=== What you need to do ===
Nothing but the line with "- 발생 대비 검거율" and the lines after it, through the end of the records below, is to be repeated, exactly as it is.

=== Data for this task ===
-=-=-=-=-
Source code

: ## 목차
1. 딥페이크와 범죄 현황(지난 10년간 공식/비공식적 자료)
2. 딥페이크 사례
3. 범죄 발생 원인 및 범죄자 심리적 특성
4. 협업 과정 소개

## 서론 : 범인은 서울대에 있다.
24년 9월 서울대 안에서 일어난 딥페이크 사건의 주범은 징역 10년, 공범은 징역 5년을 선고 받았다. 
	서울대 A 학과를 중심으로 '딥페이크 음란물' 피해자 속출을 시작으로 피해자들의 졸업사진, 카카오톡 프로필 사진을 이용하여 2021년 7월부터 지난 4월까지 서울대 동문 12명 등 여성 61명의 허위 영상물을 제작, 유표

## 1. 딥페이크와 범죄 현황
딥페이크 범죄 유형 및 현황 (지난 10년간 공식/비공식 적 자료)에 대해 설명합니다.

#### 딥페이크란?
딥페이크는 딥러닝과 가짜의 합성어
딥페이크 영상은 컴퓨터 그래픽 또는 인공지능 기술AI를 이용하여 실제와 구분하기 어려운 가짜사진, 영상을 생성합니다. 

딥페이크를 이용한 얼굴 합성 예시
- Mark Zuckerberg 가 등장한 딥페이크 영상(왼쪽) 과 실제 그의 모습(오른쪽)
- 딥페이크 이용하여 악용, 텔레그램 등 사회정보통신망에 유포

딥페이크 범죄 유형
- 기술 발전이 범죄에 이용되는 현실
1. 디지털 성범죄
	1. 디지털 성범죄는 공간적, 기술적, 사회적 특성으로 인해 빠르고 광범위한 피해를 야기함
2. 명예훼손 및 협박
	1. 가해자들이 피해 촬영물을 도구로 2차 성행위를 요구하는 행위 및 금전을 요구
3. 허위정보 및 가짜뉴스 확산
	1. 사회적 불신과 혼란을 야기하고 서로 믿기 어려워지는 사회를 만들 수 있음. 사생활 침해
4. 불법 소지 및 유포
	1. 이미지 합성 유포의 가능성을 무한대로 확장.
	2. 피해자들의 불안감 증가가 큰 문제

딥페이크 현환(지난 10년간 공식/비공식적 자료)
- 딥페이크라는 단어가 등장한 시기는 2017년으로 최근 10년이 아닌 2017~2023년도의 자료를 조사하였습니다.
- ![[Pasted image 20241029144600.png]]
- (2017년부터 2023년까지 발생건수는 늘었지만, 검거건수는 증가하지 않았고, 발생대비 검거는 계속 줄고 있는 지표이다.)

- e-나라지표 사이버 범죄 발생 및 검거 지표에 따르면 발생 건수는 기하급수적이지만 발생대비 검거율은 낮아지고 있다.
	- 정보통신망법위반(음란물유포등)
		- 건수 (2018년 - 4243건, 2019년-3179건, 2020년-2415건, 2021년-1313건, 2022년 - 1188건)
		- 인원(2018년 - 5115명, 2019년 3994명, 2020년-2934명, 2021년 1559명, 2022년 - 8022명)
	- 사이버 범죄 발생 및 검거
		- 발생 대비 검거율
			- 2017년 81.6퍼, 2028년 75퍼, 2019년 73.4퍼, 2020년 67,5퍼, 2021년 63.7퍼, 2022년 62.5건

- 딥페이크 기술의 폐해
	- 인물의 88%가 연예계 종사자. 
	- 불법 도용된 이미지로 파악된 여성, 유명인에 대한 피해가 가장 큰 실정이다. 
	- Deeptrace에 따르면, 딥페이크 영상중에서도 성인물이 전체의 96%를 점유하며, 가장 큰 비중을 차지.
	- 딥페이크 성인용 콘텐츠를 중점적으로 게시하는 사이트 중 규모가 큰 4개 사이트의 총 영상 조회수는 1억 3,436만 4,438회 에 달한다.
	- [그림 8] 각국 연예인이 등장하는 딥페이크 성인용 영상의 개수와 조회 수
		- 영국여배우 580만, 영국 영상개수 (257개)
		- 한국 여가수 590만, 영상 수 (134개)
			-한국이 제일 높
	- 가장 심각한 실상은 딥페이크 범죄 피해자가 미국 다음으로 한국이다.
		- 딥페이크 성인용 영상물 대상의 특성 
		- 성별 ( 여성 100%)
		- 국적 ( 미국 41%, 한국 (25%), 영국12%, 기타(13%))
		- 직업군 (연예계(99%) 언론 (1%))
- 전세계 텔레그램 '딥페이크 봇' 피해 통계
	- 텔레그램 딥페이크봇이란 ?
-=-=-=-=-
=== Task result ===
		- 발생 대비 검거율
			- 2017년 81.6퍼, 2028년 75퍼, 2019년 73.4퍼, 2020년 67,5퍼, 2021년 63.7퍼, 2022년 62.5건

- 딥페이크 기술의 폐해
	- 인물의 88%가 연예계 종사자. 
	- 불법 도용된 이미지로 파악된 여성, 유명인에 대한 피해가 가장 큰 실정이다. 
	- Deeptrace에 따르면, 딥페이크 영상중에서도 성인물이 전체의 96%를 점유하며, 가장 큰 비중을 차지.
	- 딥페이크 성인용 콘텐츠를 중점적으로 게시하는 사이트 중 규모가 큰 4개 사이트의 총 영상 조회수는 1억 3,436만 4,438회 에 달한다.
	- [그림 8] 각국 연예인이 등장하는 딥페이크 성인용 영상의 개수와 조회 수
		- 영국여배우 580만, 영국 영상개수 (257개)
		- 한국 여가수 590만, 영상 수 (134개)
			-한국이 제일 높
	- 가장 심각한 실상은 딥페이크 범죄 피해자가 미국 다음으로 한국이다.
		- 딥페이크 성인용 영상물 대상의 특성 
		- 성별 ( 여성 100%)
		- 국적 ( 미국 41%, 한국 (25%), 영국12%, 기타(13%))
		- 직업군 (연예계(99%) 언론 (1%))
- 전세계 텔레그램 '딥페이크 봇' 피해 통계
	- 텔레그램 딥페이크봇이란 ?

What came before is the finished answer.